Initial card generation used a broad musical range (A2..G9) for flexibility. In practice, this created clutter and confusion for the target instruments.
The project now supports explicit range bounds (min_note / max_note) and defaults to a practical span (C4..D7).
Why this mattered:
- fewer assets to carry and inspect
- less ambiguity in out-of-range behavior
- tighter alignment with recorder/ocarina training use-cases
A related cleanup step pruned stale generated files not in manifest to avoid accidental drift between disk contents and runtime behavior.
Testing moved through four maturity levels:
Level 1: Manual ad hoc playback
- quick checks, low confidence, hard to compare runs
Level 2: Logged interactive sessions
- timestamps + emitted states
- better for diagnosing jitter and thresholds
Level 3: Controlled audio diagnostics
- loopback-style scripts (
looptest.py,zelda_tuning.py) - repeatable pitch validation against known sequences
Level 4: Mapping simulation harness
- synthetic melody/range sequences to validate staff mapping decisions without audio hardware noise
The key insight: hardware testing and logic simulation complement each other. One catches electrical/acoustic realities; the other catches algorithmic edge cases quickly.
The cleanup pass focused on three principles:
- remove obvious trash and stale artifacts
- keep diagnostics that materially help hardware debugging
- tighten docs so the next person can run and reason without archaeology
Actions included:
- removing throwaway logs and smoke-test leftovers
- removing an unused import and stale cache artifacts
- tightening README and config docs
- preserving practical scripts for audio and runtime verification
This codebase is optimized for:
- local Pi development
- repeatable setup scripts
- single-note instrument practice
- readable staff mapping with optional strict absolute mode
- clear regeneration path for visual assets
It is not optimized for:
- polyphonic detection
- generalized DAW-grade pitch tracking
- multi-instrument notation systems with key-signature-aware enharmonic policy
Those can be layered later without rewriting the current core if the current boundaries stay explicit.
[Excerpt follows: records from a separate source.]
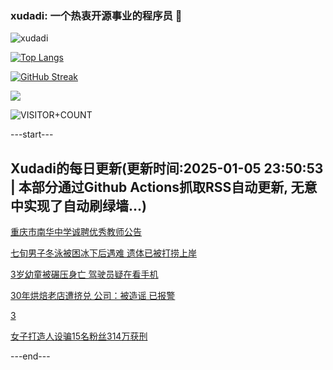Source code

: ### xudadi: 一个热衷开源事业的程序员 👋

![xudadi](https://github-readme-stats-git-masterorgs-github-readme-stats-team.vercel.app/api?username=xudadi)

[![Top Langs](https://github-readme-stats.vercel.app/api/top-langs/?username=xudadi)](https://github.com/anuraghazra/github-readme-stats)

[![GitHub Streak](https://streak-stats.demolab.com?user=xudadi&locale=zh_Hans)](https://git.io/streak-stats)

![](https://raw.githubusercontent.com/xudadi/xudadi/main/assets/github-contribution-grid-snake.svg)

![VISITOR+COUNT](https://komarev.com/ghpvc/?username=xudadi&label=VISITOR+COUNT)


---start---

## Xudadi的每日更新(更新时间:2025-01-05 23:50:53 | 本部分通过Github Actions抓取RSS自动更新, 无意中实现了自动刷绿墙...)

[重庆市南华中学诚聘优秀教师公告](https://www.gongkaoleida.com/article/2255040)

[七旬男子冬泳被困冰下后遇难 遗体已被打捞上岸](https://m.163.com/news/article/JL5MGSVE0001899O.html)

[3岁幼童被碾压身亡 驾驶员疑在看手机](https://m.163.com/news/article/JL5N0H0U051492T3.html)

[30年烘焙老店遭挤兑 公司：被造谣 已报警](https://m.163.com/news/article/JL5IHK5C0001899O.html)

[3](https://m.163.com/touch/news/sub/domestic)

[女子打造人设骗15名粉丝314万获刑](https://m.163.com/news/article/JL59881C051492T3.html)

---end---
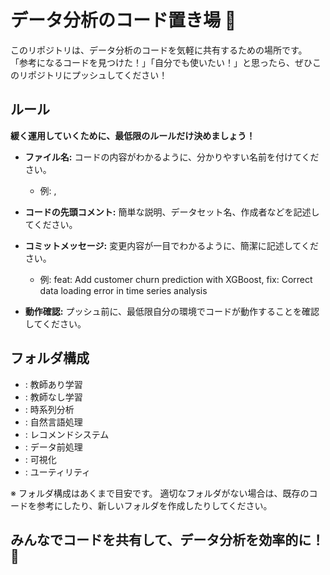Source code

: #  データ分析のコード置き場 🧪

このリポジトリは、データ分析のコードを気軽に共有するための場所です。
「参考になるコードを見つけた！」「自分でも使いたい！」と思ったら、ぜひこのリポジトリにプッシュしてください！

## ルール

**緩く運用していくために、最低限のルールだけ決めましょう！**

- **ファイル名:**  コードの内容がわかるように、分かりやすい名前を付けてください。
    - 例:  ,  
- **コードの先頭コメント:**  簡単な説明、データセット名、作成者などを記述してください。
    
- **コミットメッセージ:**  変更内容が一目でわかるように、簡潔に記述してください。
    - 例: feat: Add customer churn prediction with XGBoost, fix: Correct data loading error in time series analysis 
- **動作確認:** プッシュ前に、最低限自分の環境でコードが動作することを確認してください。

## フォルダ構成

-  : 教師あり学習
- : 教師なし学習
- : 時系列分析
- : 自然言語処理
- : レコメンドシステム
- : データ前処理
- : 可視化
- : ユーティリティ

※ フォルダ構成はあくまで目安です。 適切なフォルダがない場合は、既存のコードを参考にしたり、新しいフォルダを作成したりしてください。

## みんなでコードを共有して、データ分析を効率的に！ 🚀
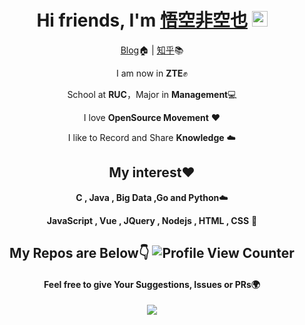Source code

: <div align="center">
  
<h1>Hi friends, I'm <a href="https://www.wukongnotnull.com/">悟空非空也</a> <img src="https://media.giphy.com/media/hvRJCLFzcasrR4ia7z/giphy.gif" width="25px"> </h1>
  
[Blog](https://www.wukongnotnull.com)🏠  | [知乎](https://www.zhihu.com/people/wukongnotnull)📚

I am now in **ZTE**✊

School at **RUC**，Major in **Management**💻

I love **OpenSource Movement** ❤️

I like to Record and Share **Knowledge** ☁️

## My interest❤️ 

**C , Java , Big Data ,Go and Python**☁️

**JavaScript , Vue , JQuery , Nodejs , HTML , CSS** 🤖️

## My Repos are Below👇 ![Profile View Counter](https://komarev.com/ghpvc/?username=WukongNotNull)

#### Feel free to give Your Suggestions, Issues or PRs🌍

<img  src="https://github-readme-stats.vercel.app/api?username=WukongNotNull&show_icons=true&theme=tokyonight&icon_color=6392DF">

</div>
Likely next phase (already discussed in direction):
- game-oriented layer on top of stable note/card pipeline
- timing scoring and intonation scoring
- optional instrument presets for Seton2 generation ranges
Because detection, mapping, and rendering are now separated, these can be added with minimal churn.
The biggest success was reducing ambiguity: ambiguous environments, ambiguous calibration behavior, ambiguous mapping rules, and ambiguous assets all create instability.
Once each of those became explicit (scripts, countdowns, manifests, range bounds, dedicated diagnostics), quality stopped depending on luck and started depending on reproducible process.
That is the real milestone of this build.